Turns out one my fields : Fileset_Name was automatically turned into a keyword : Fileset_Name.keyword (sorry for all those stupid assessement, i don't know where to search sometimes). Which is a bit tricky because you don't see this name being changed everywhere (not in Kibana discover for example).

Figured it has to do with this :

Fielddata is disabled on text fields by default. Set fielddata=true on [FileSet_Name] in order to load fielddata in memory by uninverting the inverted index.

Changed my mapping of this index a bit, and everything's in place now.

Sorry for the stupid post since i solved my problem just by thinking a bit

Great! However you have a much larger issue here that you need to address pretty urgently.

Your shard size is 0.065GB on average. That's way too small and you need to look at fixing that. The fix will depend on what sort of data you are storing (eg time based, or other).

Also please upgrade, 8.0 is just around the corner and 6.X was released a few years ago now.

Thanks a lot for your answer.

I'm open to some suggestion but for some context : This ES has been deployed without all of this in mind, and i'm just trying to keep it alive. Since it's monitoring a very huge cluster, i won't be able to get rid of past data. There are several index monitoring disk usage, jobs or nodes usages. One index for each of those metrics is created everyday and filled with everyday info.

Our ES has been really instable recently and the only solution we found to make it work, without losing some data has been to reduce shard number. So you're right pointing this.

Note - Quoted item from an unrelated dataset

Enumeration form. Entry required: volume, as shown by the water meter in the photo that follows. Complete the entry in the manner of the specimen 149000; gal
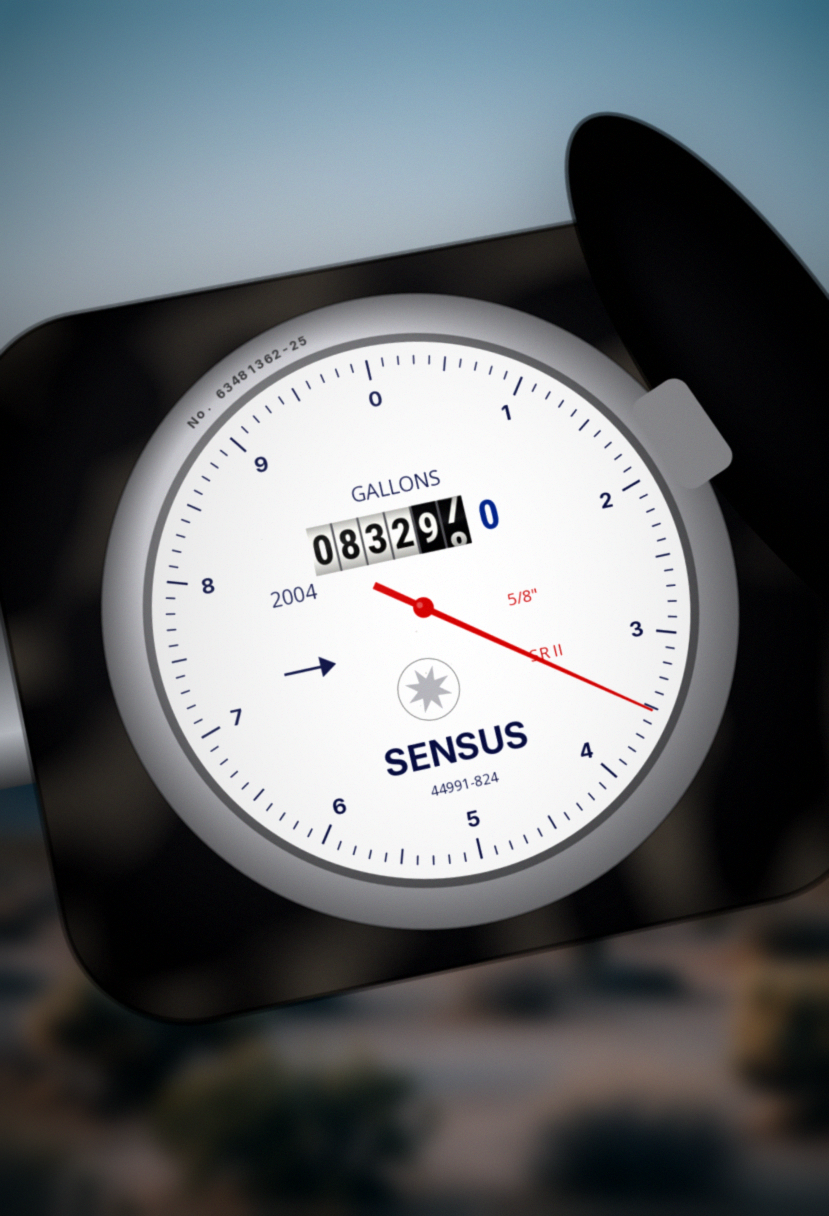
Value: 832973.5; gal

If you have any suggestion on how to increase shards size (or reducing shard number would be smarter in this case) i would be glad to hear it

Also, I suggested upgrading, but the since it's supposed to be replaced by some industrialized ELK stack in the near future (a year), they don't want me to upgrade since they fear we lose some data, or everything is broken.

Thanks a lot for your answer, this really helps me understand a bit more ES.

The first step is usually to change your sharding strategy so you stop creating a lot of new small indices. Merge indices together and consider changing the time period each index covers, e.g. go from daily indices to weekly and/or monthly ones. If you have a defined retention period this will reduce the shard count over time.

If you are having stability issues (quite possible as you have far, far too many shards for a cluster that size) you may need to 1) delete data 2) use the shrink index API to reduce the number of primary shards for existing indices 3) Reindex old indiced into larger ones and then cleaning up the old ones.

This topic was automatically closed 28 days after the last reply. New replies are no longer allowed.